Let $(X, \mathcal{A})$ be a measurable space and $B$ a separable Banach space. Let us call a $B$-valued function $f$ on $X$ a simple function if it is of the form $\sum_{i=1}^n b_i \mathbb{1}_{A_i}$ for some $b_i \in B$ and $A_i \in \mathcal{A}$.
Without imposing any further conditions or endowing the measurable space with a measure, is there a nice characterization of the uniform closure of the class of simple functions? For example, we know that if we were dealing with real valued simple functions, then any bounded $\mathcal{A}$-measurable function could be uniformly approximated by simple functions. Obviously, one can imitate the argument and show that in the Banach-valued setting, any compact range function lies in the uniform closure of simple functions. Can we go further than that? What other functions do we have in the closure?
The range a function in the closure needs not be compact, but it needs to be totally bounded. And it is not difficult to show that the Banach space of totally bounded measurable functions (with the uniform norm) is precisely the uniform closure of the class of simple functions, if you already know how to show that any measurable function with compact range can be uniformly approximated by simple functions. And the assumption of being separable is irrelevant.

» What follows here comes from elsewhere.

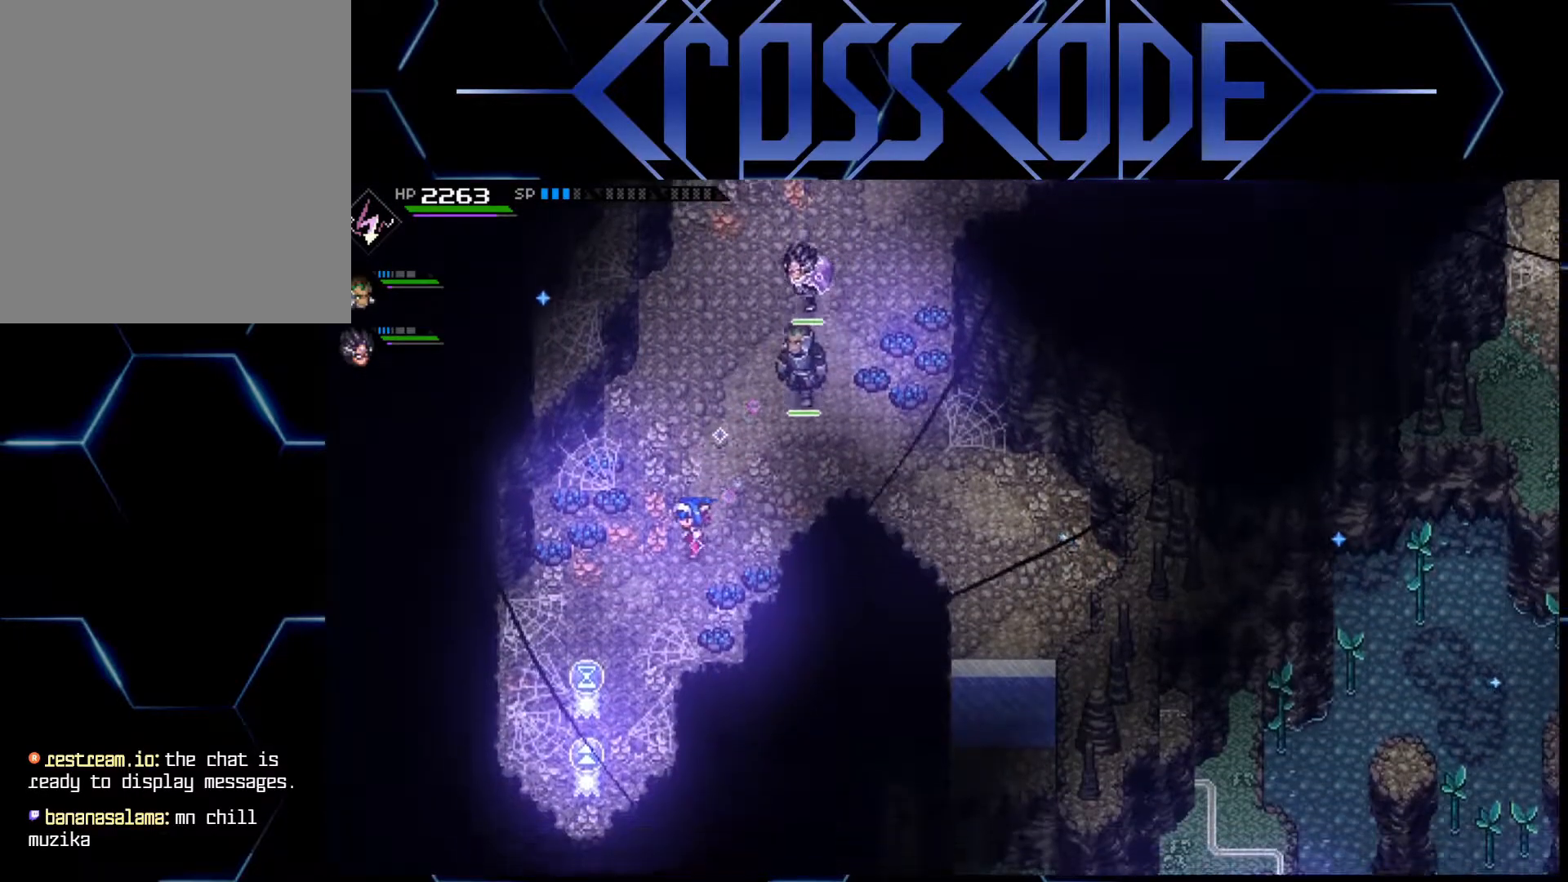
{"buttons": [], "left_stick": "down", "right_stick": "center", "events": []}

Let me add some details. First, to show that the space $\mathcal{M}_{tb}(\mathcal{A};B)$ of $B$-valued (Borel) measurable functions with totally bounded range is closed in the uniform norm topology, let $(f_{n})_{n=1}^{\infty}$ be a sequence in $\mathcal{M}_{tb}(\mathcal{A};B)$ uniformly convergent to a measurable function $f$. Recall that any sequential pointwise limit of Borel measurable functions taking values in a perfectly normal space (in particular, a metric space) should be Borel measurable. To show that the range of $f$ is totally bounded, take any $\epsilon>0$ and choose $n$ such that $\|f_{n}-f\|_{\infty}\leq\epsilon/2$. Then since the range of $f_{n}$ is totally bounded, we can find finitely many $v_{1},\ \cdots\ ,v_{K}\in B$ such that for any $x\in X$, $f_{n}(x)\in B_{\epsilon/2}(v_{k})$ for some $k=1,\ \cdots\ ,K$. Then clearly, any $f(x)$ is in some $B_{\epsilon}(v_{k})$, so the range of $f$ is indeed totally bounded.
To show that any measurable function with totally bounded range can be uniformly approximated by simple functions, take such a function $f$ and let $\epsilon>0$ be given. Then we can find $v_{1},\ \cdots\ ,v_{K}\in B$ such that $B_{\epsilon}(v_{k})$'s cover the range of $f$. Take a measurable partition $\{A_{1},\ \cdots\ ,A_{K}\}$ of $X$ such that $f(x)\in B_{\epsilon}(v_{k})$ for all $x\in A_{k}$, then the simple function $g=\sum_{k=1}^{K}v_{k}\mathbb{1}_{A_{k}}$ is uniformly approximating $f$ within $\epsilon$.